In an unpublished case series (Prather H, Hunt D. Unpublished data, 2006.), the investigators found that an acetabular labral tear was the source of pain in five women with groin and vaginal pain after a vaginal hysterectomy or attempted vaginal hysterectomy. It is unknown if these women had the labral tears before surgery and became symptomatic after surgery or if the tears occurred during surgery. Regardless, the investigators speculate that hip positioning in flexion and external rotation required to perform a vaginal hysterectomy may have exacerbated or caused the symptoms related to the labral disease.
In the article by Dugan and Prather specifically on pelvic-floor pain elsewhere in this issue, a more in-depth discussion includes information regarding the presentation and evaluation of pelvic-floor disorders.

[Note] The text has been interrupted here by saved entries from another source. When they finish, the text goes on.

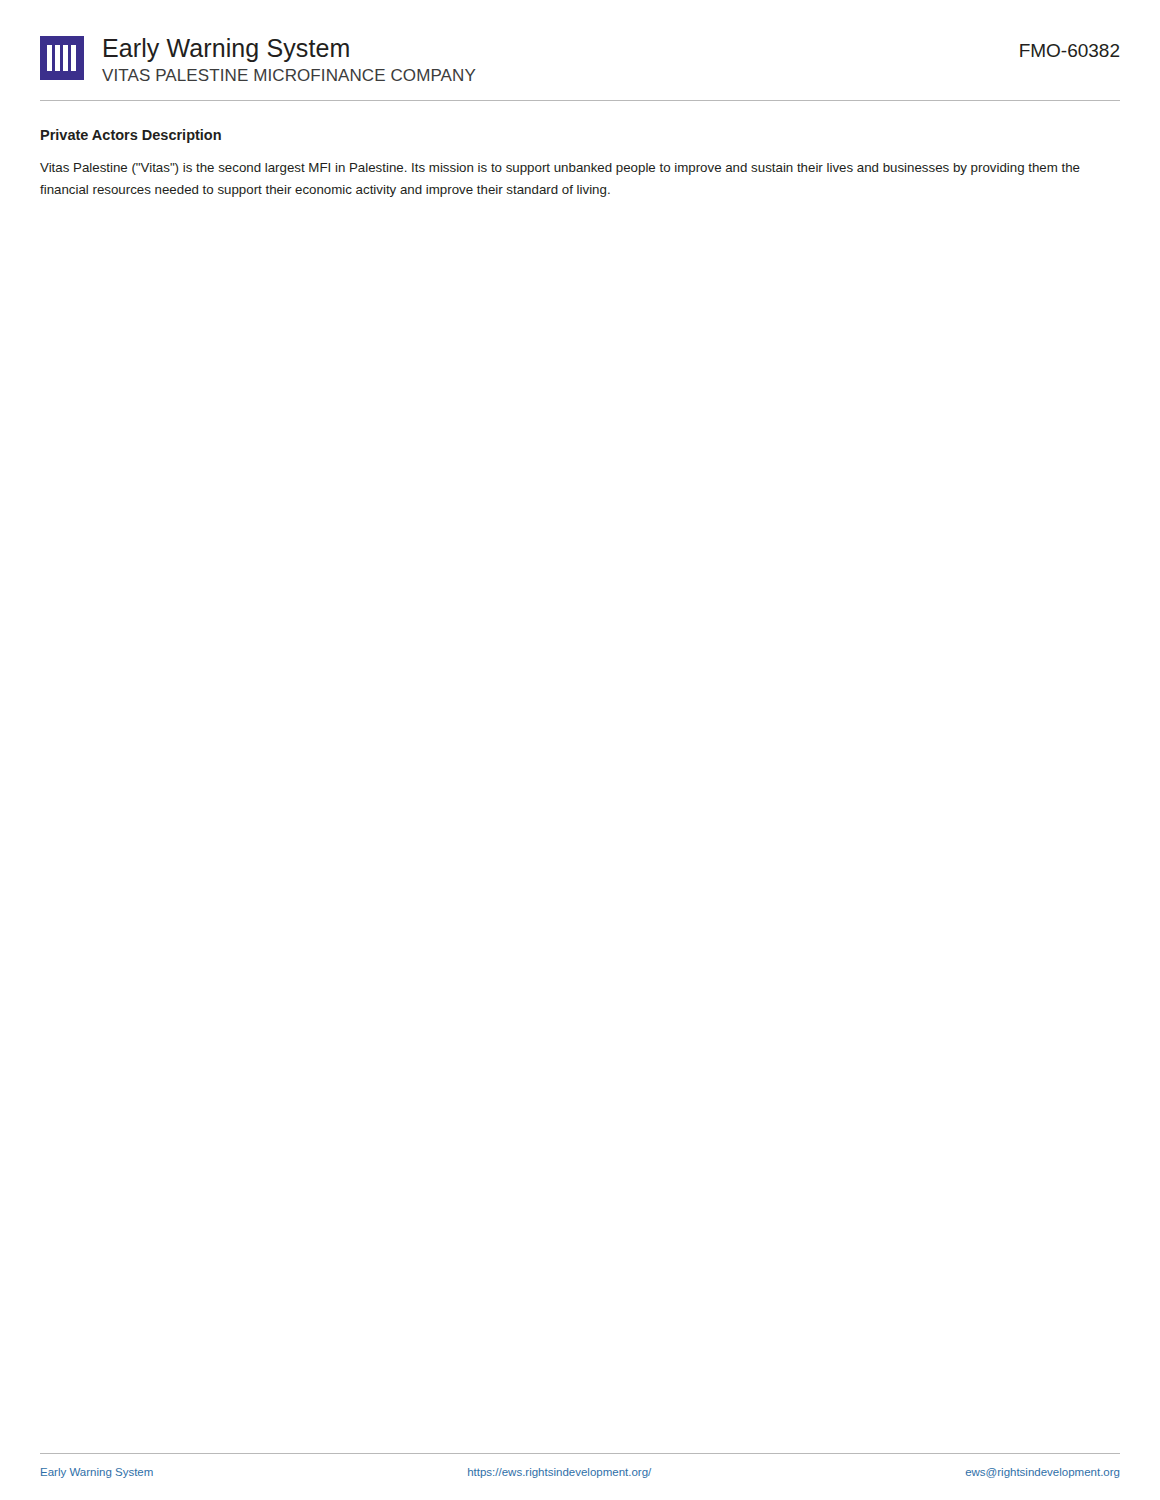Early Warning System
VITAS PALESTINE MICROFINANCE COMPANY
FMO-60382
Private Actors Description
Vitas Palestine ("Vitas") is the second largest MFI in Palestine. Its mission is to support unbanked people to improve and sustain their lives and businesses by providing them the financial resources needed to support their economic activity and improve their standard of living.
Early Warning System
https://ews.rightsindevelopment.org/
ews@rightsindevelopment.org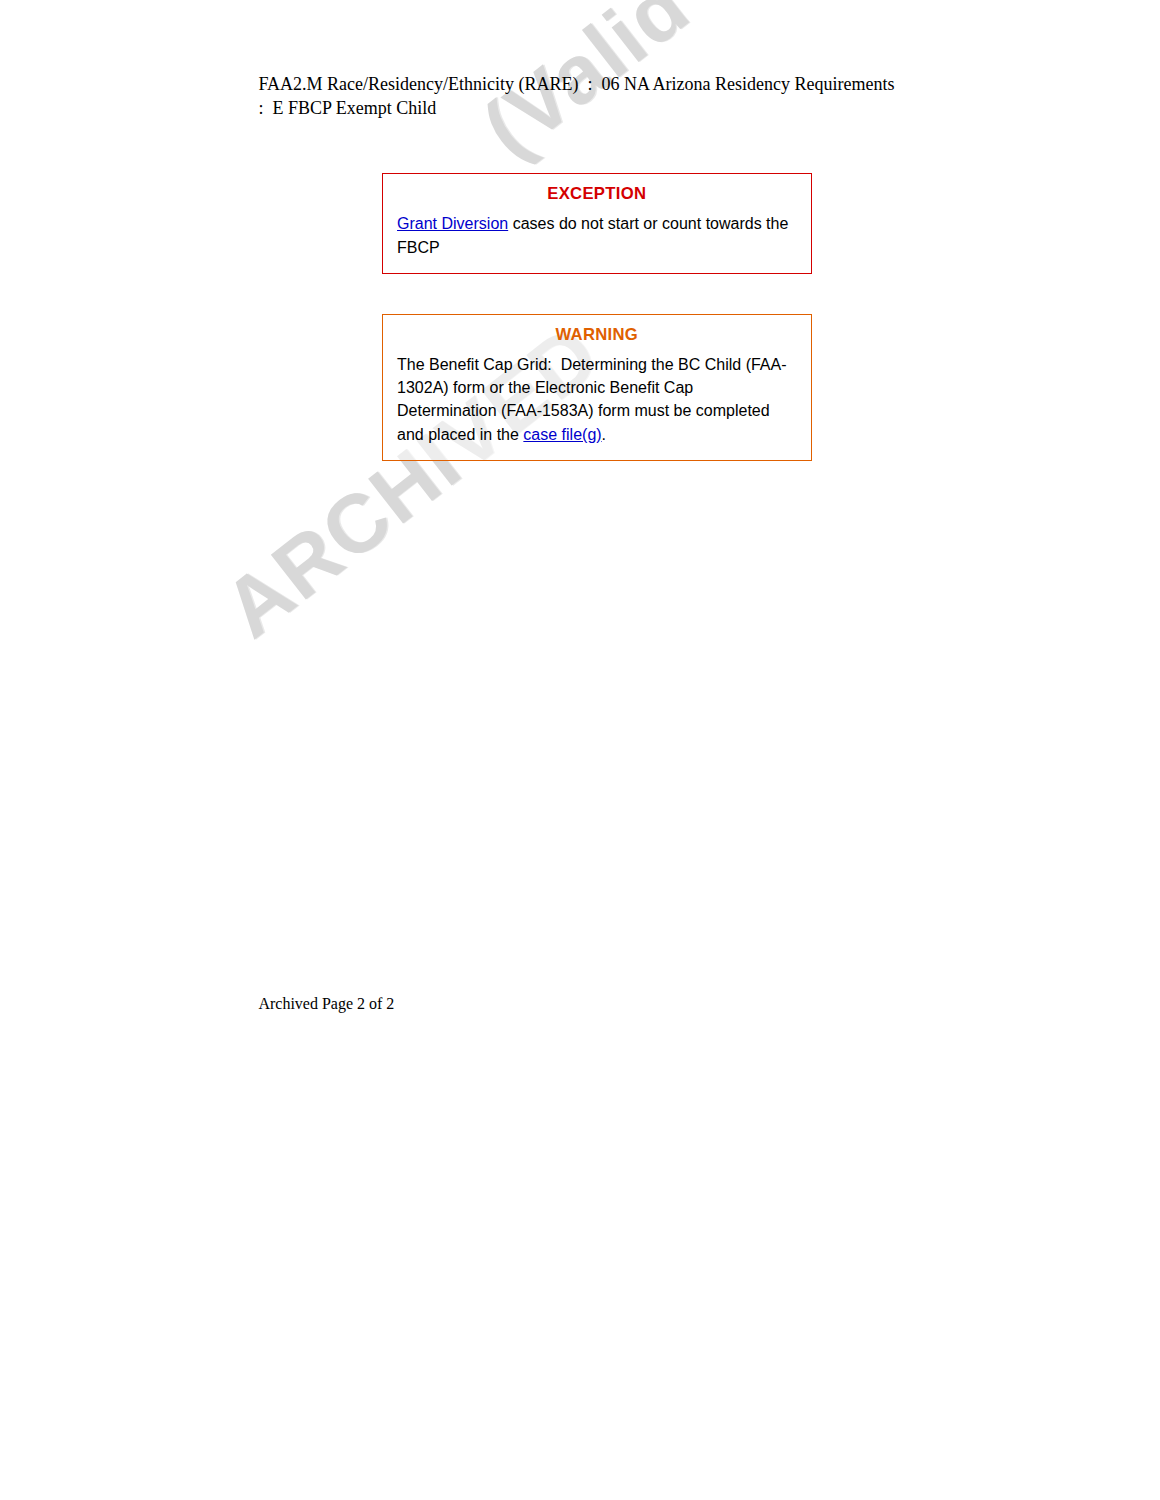(Valid until 11/17/19)
ARCHIVED
FAA2.M Race/Residency/Ethnicity (RARE) : 06 NA Arizona Residency Requirements : E FBCP Exempt Child
EXCEPTION
Grant Diversion cases do not start or count towards the FBCP
WARNING
The Benefit Cap Grid: Determining the BC Child (FAA-1302A) form or the Electronic Benefit Cap Determination (FAA-1583A) form must be completed and placed in the case file(g).
Archived Page 2 of 2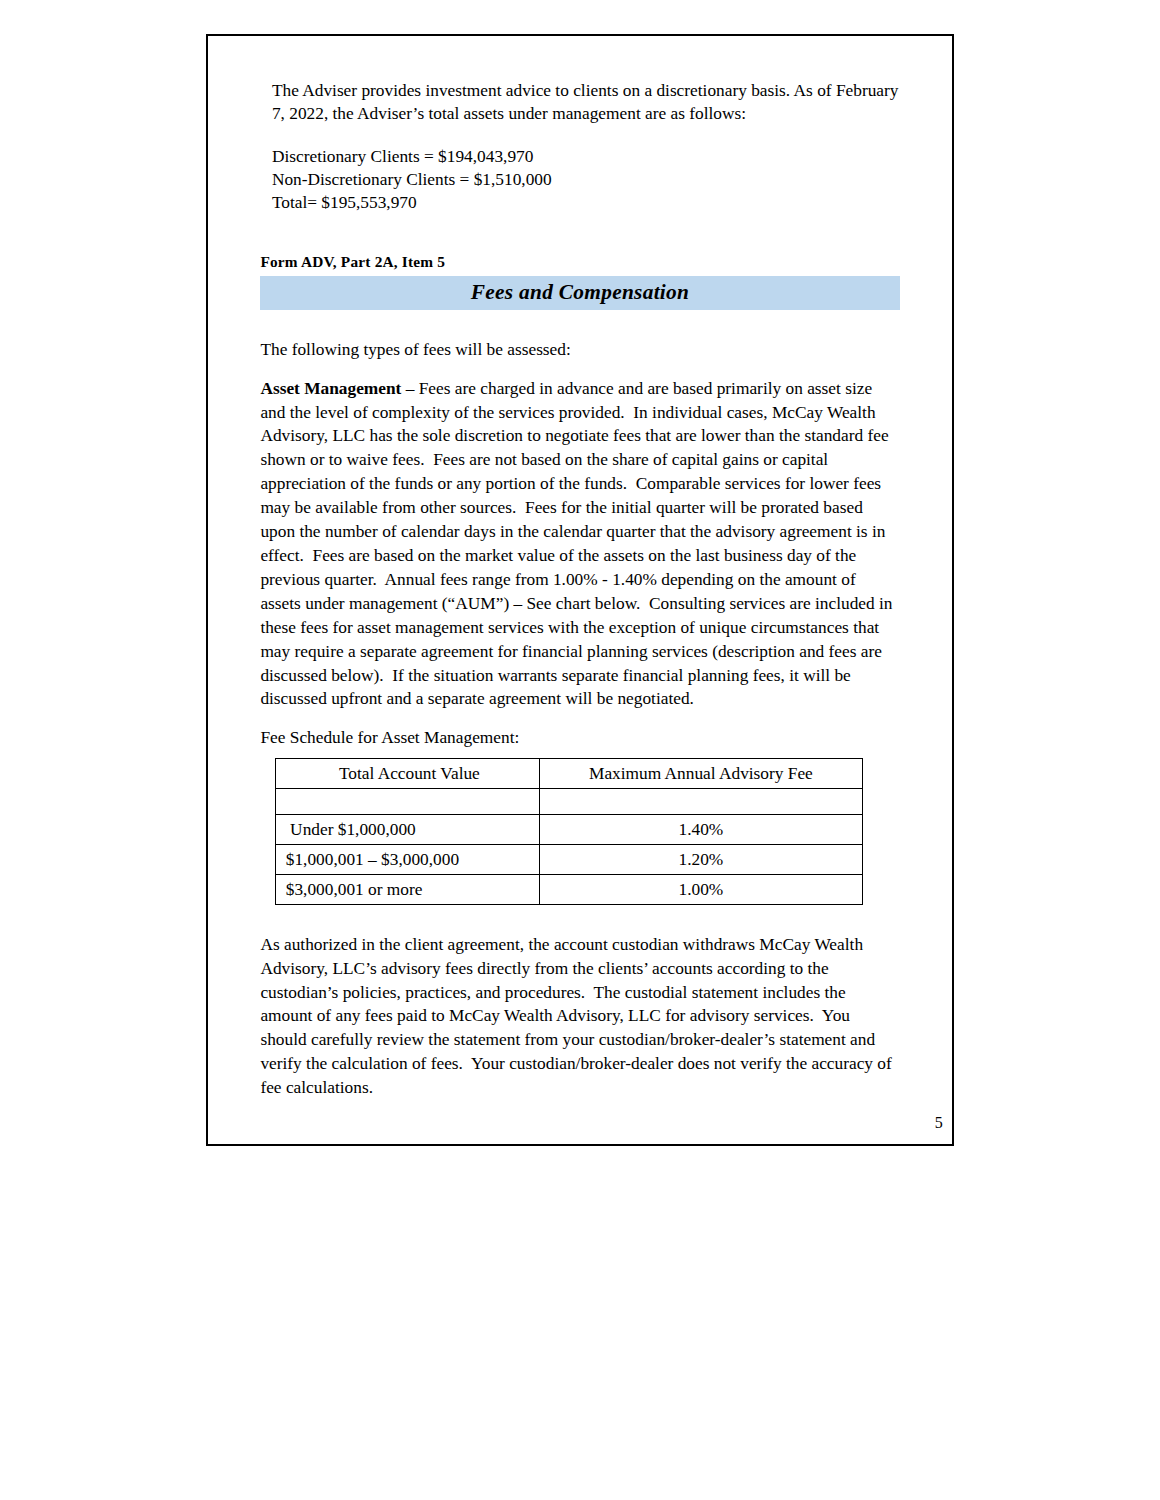The Adviser provides investment advice to clients on a discretionary basis. As of February 7, 2022, the Adviser’s total assets under management are as follows:
Discretionary Clients = $194,043,970
Non-Discretionary Clients = $1,510,000
Total= $195,553,970
Form ADV, Part 2A, Item 5
Fees and Compensation
The following types of fees will be assessed:
Asset Management – Fees are charged in advance and are based primarily on asset size and the level of complexity of the services provided. In individual cases, McCay Wealth Advisory, LLC has the sole discretion to negotiate fees that are lower than the standard fee shown or to waive fees. Fees are not based on the share of capital gains or capital appreciation of the funds or any portion of the funds. Comparable services for lower fees may be available from other sources. Fees for the initial quarter will be prorated based upon the number of calendar days in the calendar quarter that the advisory agreement is in effect. Fees are based on the market value of the assets on the last business day of the previous quarter. Annual fees range from 1.00% - 1.40% depending on the amount of assets under management (“AUM”) – See chart below. Consulting services are included in these fees for asset management services with the exception of unique circumstances that may require a separate agreement for financial planning services (description and fees are discussed below). If the situation warrants separate financial planning fees, it will be discussed upfront and a separate agreement will be negotiated.
Fee Schedule for Asset Management:
| Total Account Value | Maximum Annual Advisory Fee |
| Under $1,000,000 | 1.40% |
| $1,000,001 – $3,000,000 | 1.20% |
| $3,000,001 or more | 1.00% |
As authorized in the client agreement, the account custodian withdraws McCay Wealth Advisory, LLC’s advisory fees directly from the clients’ accounts according to the custodian’s policies, practices, and procedures. The custodial statement includes the amount of any fees paid to McCay Wealth Advisory, LLC for advisory services. You should carefully review the statement from your custodian/broker-dealer’s statement and verify the calculation of fees. Your custodian/broker-dealer does not verify the accuracy of fee calculations.
5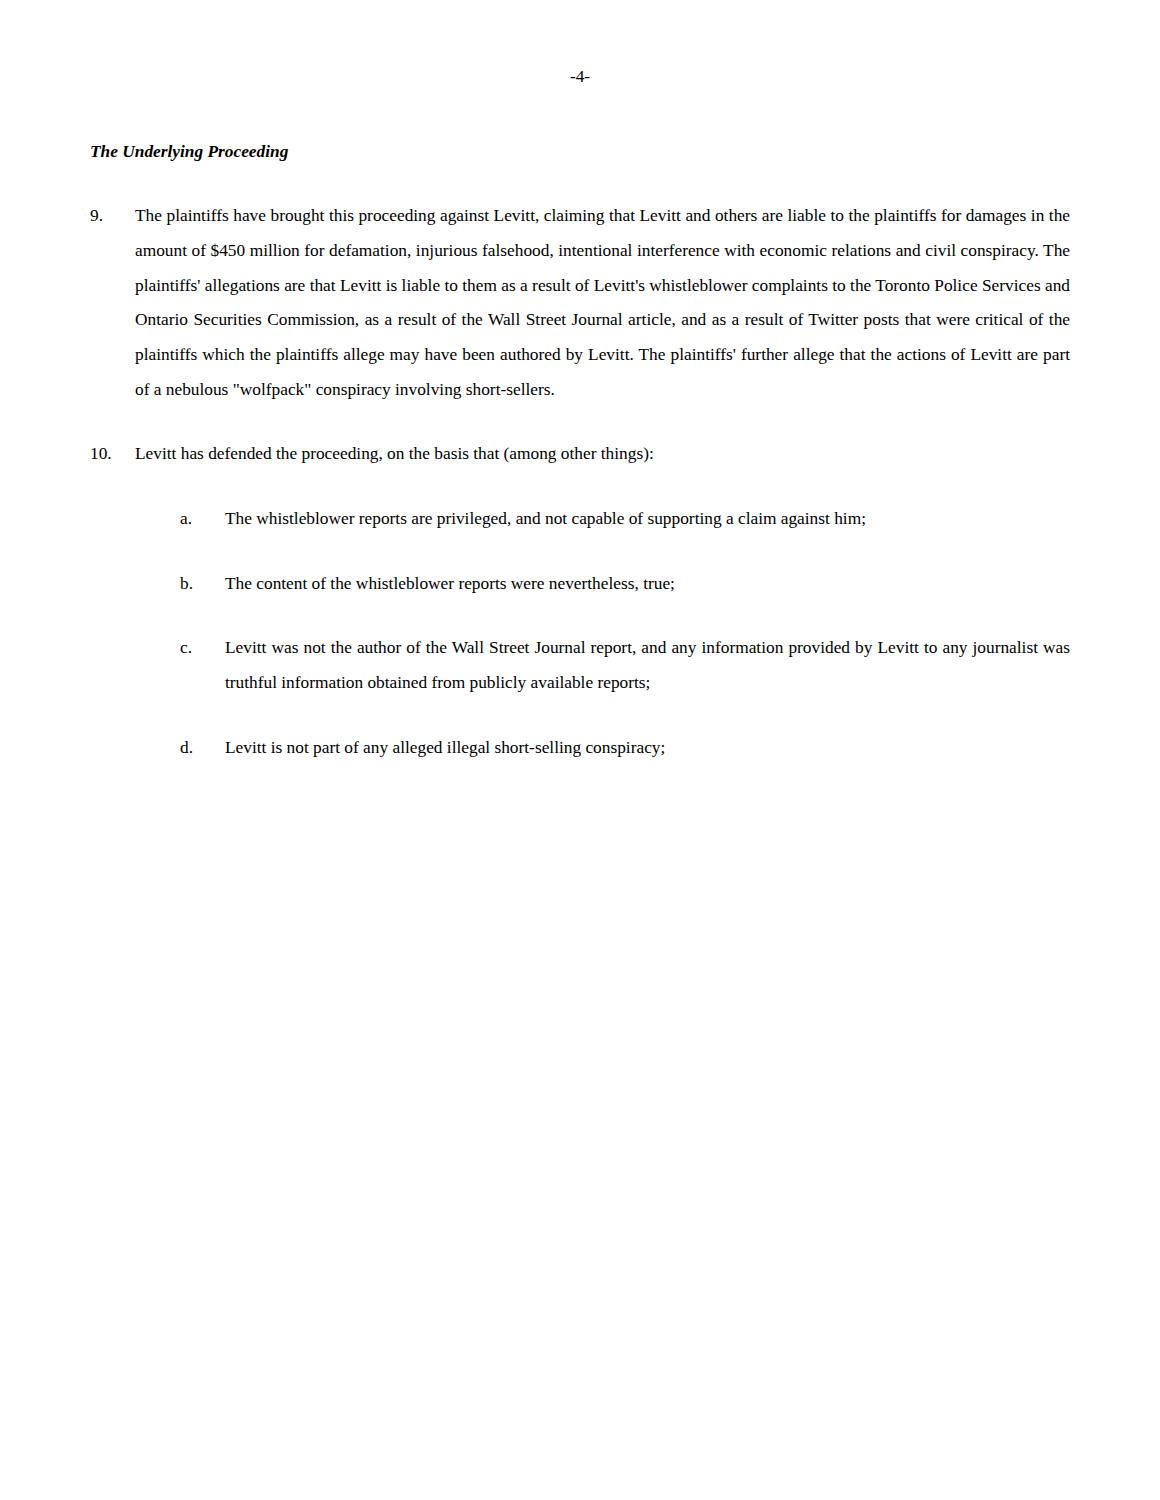-4-
The Underlying Proceeding
The plaintiffs have brought this proceeding against Levitt, claiming that Levitt and others are liable to the plaintiffs for damages in the amount of $450 million for defamation, injurious falsehood, intentional interference with economic relations and civil conspiracy. The plaintiffs' allegations are that Levitt is liable to them as a result of Levitt's whistleblower complaints to the Toronto Police Services and Ontario Securities Commission, as a result of the Wall Street Journal article, and as a result of Twitter posts that were critical of the plaintiffs which the plaintiffs allege may have been authored by Levitt. The plaintiffs' further allege that the actions of Levitt are part of a nebulous "wolfpack" conspiracy involving short-sellers.
Levitt has defended the proceeding, on the basis that (among other things):
The whistleblower reports are privileged, and not capable of supporting a claim against him;
The content of the whistleblower reports were nevertheless, true;
Levitt was not the author of the Wall Street Journal report, and any information provided by Levitt to any journalist was truthful information obtained from publicly available reports;
Levitt is not part of any alleged illegal short-selling conspiracy;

Diagnosis and physical examination
The diagnosis of a labral tear relies on a high index of suspicion based on recognition of a specific pattern of presentation as well as a thorough physical examination. Determining that a labral tear is the cause of the patient’s symptoms can be difficult and many patients experience a delay in diagnosis due to the elusive nature of the signs and symptoms. Fig. 3 presents an algorithm helpful in assessing the structural causes of hip and groin pain. The first step is to discern between an intra- and extraarticular problem, which can be challenging because dysfunction in extraarticular structures coexist or are secondary to intraarticular disorders. An assessment of spine motion and positions of provocation of symptoms is important in determining if a spine issue is contributing to the patient’s pain. A thorough neurological examination with neural tension provocative maneuvers in the lower extremity can help discern a neurological component. Evaluation of muscle length and strength, particularly in the core muscles, including the hip and abdominal musculature, is key to identifying areas of system breakdown that may contribute or cause the dysfunction and pain. Extraarticular muscle imbalances between posterior hip abductors and external rotators in combination with shortened hip flexors and iliotibial band can lead to groin and lateral hip pain. Hip range-of-motion parameters are variable in the literature and are described in normal asymptomatic volunteers. For young adults with early hip disorder, range-of-motion parameters have not been developed. The evidence regarding evaluation and management of early intraarticular hip disorders is emerging. For this reason, reliable values for range of motion of the hips in asymptomatic individuals are needed. The influence of age, gender, position, and active or passive movement on range of motion of the hip has not been adequately documented . Simoneau and colleagues found that measurements of active hip internal rotation were not significantly affected when subjects were in the prone, rather than seated, position. However, prone positioning significantly affected external rotation. Women also had statistically greater active hip internal and external rotation than men had. More studies are needed to establish the factors that influence range of motion in healthy individuals.